Don’t rely on your experience alone to get you through a breach. That won’t cut it — you need a solid game plan in place to deal with the inevitable attack. But that doesn’t mean you should overprepare to the point of obsession.
“A lot of people at the top of their game like to imagine that nothing will ever go wrong,” Dr. Gold explained. “You have to be okay with the inevitability of failure.” The best way to counter the perfectionist mindset is to acknowledge the fact that failures will happen, and think about how you’ll cope when one inevitably occurs. This applies not only to strategies for responding to cyberthreats, but also to handling your own mental health. You need a plan to decompress after a stressful situation and regain your bearings.
“You have to be okay with the inevitability of failure.”

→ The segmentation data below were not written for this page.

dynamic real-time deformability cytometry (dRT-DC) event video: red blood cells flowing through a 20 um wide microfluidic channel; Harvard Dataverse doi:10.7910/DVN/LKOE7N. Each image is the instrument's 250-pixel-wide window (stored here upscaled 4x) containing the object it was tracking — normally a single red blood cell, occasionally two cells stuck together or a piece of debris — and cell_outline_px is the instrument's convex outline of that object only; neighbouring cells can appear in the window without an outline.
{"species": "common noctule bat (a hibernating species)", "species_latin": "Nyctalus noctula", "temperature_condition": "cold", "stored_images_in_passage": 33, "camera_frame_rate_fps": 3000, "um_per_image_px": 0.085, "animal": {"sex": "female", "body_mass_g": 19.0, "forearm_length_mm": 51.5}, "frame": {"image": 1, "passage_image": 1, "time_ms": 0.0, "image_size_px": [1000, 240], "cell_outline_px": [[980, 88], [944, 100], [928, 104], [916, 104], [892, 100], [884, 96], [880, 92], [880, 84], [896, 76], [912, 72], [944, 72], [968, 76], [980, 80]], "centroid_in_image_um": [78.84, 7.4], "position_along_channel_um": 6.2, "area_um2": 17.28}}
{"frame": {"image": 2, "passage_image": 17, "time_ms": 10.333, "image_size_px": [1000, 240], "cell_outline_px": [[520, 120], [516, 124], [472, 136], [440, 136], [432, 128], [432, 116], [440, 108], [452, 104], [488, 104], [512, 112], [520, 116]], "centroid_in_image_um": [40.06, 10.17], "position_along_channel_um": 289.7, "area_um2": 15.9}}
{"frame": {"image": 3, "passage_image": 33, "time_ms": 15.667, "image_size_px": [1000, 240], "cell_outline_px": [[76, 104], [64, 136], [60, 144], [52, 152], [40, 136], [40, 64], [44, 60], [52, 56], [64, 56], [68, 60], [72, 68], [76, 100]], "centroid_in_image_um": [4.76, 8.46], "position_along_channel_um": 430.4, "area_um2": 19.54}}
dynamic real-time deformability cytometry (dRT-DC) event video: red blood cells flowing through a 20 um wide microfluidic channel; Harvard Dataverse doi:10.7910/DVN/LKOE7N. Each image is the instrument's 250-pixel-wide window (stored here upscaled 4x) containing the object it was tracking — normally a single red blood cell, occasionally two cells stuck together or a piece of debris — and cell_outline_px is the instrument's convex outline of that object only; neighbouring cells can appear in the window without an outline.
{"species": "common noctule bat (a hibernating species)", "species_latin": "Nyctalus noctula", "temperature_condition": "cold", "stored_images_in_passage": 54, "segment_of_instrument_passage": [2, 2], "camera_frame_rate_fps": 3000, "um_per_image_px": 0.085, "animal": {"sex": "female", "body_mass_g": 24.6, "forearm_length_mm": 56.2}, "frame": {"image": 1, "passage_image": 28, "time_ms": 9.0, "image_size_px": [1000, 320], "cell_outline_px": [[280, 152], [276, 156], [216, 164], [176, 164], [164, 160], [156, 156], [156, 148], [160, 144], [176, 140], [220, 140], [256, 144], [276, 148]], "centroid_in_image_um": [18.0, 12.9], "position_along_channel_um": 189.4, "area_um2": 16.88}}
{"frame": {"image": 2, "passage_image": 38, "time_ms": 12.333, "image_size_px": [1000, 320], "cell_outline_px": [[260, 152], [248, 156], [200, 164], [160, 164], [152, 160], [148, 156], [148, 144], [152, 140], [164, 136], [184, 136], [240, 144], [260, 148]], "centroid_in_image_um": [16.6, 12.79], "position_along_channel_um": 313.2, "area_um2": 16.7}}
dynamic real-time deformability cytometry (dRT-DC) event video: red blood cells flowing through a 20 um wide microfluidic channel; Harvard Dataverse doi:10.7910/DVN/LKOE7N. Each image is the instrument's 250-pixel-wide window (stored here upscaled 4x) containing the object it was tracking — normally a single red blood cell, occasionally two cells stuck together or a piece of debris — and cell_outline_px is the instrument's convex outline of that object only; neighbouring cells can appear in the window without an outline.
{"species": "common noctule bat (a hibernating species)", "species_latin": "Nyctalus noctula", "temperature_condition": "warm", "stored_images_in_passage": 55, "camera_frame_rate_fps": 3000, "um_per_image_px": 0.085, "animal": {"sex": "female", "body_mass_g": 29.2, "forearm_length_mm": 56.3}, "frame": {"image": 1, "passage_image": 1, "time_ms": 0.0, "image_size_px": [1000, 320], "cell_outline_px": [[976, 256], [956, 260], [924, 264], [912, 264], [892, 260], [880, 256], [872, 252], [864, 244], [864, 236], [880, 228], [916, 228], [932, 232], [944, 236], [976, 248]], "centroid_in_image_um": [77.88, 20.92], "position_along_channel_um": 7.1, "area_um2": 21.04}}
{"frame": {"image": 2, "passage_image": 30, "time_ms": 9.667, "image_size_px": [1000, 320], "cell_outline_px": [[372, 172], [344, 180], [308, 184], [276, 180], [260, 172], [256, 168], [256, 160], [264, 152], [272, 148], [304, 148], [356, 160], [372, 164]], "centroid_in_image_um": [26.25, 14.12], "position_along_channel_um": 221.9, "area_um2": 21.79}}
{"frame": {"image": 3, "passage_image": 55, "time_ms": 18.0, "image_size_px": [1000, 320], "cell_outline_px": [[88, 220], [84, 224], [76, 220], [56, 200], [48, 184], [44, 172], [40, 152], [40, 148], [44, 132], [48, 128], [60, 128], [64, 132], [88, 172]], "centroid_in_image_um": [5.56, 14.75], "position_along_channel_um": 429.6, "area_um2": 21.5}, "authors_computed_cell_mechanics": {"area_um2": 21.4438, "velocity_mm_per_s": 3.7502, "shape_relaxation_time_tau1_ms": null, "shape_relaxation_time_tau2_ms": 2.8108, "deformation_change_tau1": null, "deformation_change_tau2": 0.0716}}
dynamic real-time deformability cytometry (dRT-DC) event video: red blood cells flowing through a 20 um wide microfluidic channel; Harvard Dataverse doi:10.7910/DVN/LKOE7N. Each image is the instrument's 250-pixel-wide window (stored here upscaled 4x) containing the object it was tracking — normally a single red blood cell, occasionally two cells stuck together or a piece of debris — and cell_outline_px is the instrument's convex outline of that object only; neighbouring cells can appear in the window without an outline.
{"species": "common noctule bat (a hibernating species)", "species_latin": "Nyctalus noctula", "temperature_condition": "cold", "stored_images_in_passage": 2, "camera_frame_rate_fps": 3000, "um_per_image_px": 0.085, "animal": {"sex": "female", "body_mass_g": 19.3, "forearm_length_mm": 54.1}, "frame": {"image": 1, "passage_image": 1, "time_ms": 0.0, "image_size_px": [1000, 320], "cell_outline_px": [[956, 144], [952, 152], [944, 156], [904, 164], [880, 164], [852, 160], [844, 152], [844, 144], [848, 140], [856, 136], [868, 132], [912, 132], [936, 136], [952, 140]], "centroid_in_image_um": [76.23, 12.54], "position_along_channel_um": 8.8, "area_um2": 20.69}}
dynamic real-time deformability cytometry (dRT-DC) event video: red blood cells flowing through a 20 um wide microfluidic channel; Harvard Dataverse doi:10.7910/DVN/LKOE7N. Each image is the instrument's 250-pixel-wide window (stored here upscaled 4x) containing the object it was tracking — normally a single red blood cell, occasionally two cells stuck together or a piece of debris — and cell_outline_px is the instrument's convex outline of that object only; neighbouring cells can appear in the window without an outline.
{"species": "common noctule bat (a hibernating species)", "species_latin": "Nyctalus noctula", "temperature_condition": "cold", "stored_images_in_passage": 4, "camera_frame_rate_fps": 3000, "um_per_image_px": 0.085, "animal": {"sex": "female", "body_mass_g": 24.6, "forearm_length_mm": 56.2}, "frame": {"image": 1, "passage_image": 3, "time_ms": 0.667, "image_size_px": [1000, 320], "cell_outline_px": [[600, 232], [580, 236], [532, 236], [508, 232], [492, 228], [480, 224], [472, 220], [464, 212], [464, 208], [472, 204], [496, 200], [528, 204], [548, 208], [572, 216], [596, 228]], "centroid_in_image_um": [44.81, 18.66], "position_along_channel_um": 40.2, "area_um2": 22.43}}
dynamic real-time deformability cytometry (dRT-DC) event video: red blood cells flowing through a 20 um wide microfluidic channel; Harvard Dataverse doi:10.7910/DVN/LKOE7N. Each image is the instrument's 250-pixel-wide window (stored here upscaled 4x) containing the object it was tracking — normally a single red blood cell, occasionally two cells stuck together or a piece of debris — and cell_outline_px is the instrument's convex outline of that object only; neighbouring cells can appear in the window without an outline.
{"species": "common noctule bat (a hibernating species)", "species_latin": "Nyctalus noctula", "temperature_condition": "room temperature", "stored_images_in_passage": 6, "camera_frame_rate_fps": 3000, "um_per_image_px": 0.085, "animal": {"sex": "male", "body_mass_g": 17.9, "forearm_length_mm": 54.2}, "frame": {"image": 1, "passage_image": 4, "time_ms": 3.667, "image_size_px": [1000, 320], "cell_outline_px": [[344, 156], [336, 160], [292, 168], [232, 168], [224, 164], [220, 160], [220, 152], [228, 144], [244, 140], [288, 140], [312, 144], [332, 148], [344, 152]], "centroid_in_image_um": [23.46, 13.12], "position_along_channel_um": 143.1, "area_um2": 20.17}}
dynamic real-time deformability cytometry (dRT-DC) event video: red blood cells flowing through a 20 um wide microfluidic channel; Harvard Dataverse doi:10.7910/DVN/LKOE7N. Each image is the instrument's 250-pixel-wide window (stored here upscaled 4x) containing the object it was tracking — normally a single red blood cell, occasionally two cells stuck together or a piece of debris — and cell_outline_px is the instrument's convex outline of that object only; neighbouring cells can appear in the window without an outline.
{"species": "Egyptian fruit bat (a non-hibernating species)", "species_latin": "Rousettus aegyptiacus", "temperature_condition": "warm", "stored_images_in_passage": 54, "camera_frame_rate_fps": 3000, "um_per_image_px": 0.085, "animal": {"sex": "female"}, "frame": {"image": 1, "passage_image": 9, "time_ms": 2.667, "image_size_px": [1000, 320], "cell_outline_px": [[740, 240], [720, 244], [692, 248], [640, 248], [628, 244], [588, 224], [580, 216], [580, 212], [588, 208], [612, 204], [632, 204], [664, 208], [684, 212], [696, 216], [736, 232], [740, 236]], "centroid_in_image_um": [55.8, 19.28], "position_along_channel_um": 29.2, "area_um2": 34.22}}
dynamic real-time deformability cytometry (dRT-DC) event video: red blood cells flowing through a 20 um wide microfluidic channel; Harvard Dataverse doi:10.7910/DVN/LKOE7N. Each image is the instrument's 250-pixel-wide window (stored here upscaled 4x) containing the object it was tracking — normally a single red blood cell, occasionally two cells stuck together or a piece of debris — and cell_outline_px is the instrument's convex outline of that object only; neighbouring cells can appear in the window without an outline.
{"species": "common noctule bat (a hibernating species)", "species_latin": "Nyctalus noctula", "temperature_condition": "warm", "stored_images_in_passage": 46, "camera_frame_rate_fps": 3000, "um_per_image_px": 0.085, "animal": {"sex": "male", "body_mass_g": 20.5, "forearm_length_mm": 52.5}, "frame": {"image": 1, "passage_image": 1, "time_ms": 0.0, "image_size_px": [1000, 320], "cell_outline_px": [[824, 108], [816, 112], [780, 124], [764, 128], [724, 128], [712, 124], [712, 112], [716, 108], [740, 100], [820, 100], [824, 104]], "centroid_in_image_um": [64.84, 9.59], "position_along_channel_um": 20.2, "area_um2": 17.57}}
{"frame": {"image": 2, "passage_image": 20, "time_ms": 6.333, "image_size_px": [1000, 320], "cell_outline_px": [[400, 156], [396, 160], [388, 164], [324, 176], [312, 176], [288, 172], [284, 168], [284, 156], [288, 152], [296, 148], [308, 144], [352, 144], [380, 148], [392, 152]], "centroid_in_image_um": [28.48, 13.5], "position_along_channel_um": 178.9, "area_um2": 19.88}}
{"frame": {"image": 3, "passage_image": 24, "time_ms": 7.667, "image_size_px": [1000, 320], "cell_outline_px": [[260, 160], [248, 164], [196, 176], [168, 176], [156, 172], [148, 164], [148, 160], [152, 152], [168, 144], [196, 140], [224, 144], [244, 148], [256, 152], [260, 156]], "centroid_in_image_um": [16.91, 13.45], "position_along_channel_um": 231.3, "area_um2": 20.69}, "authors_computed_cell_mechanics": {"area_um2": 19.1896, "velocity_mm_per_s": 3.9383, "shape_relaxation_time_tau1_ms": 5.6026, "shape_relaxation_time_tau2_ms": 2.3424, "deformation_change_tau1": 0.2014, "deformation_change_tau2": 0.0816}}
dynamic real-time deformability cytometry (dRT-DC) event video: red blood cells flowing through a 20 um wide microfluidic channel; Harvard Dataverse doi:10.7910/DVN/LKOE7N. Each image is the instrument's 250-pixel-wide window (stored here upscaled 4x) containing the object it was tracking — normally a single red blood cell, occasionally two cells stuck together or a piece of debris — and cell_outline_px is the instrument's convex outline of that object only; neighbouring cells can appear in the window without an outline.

Don’t look at a breach as the end of the world — dealing with a breach is part of the job description. CISOs need not let a good incident go to waste.
Ertel recalled an especially stressful incident early in his career when a member of the SOC team exclaimed, “This is our Super Bowl, this is what we live for!” That simple comment changed the whole tone of the room — from stress and fear to confidence and even eagerness. Ertel realized his colleague was right, and since then, Ertel has tried to approach incidents as learning opportunities.
“This is our Super Bowl, this is what we live for!”
Though these strategies are simple, it’s important to remember that they’re not one size fits all — managing mental health looks different for everybody. As long as you pick your battles and take small, purposeful steps, you can make sure your job doesn’t dictate your mental health.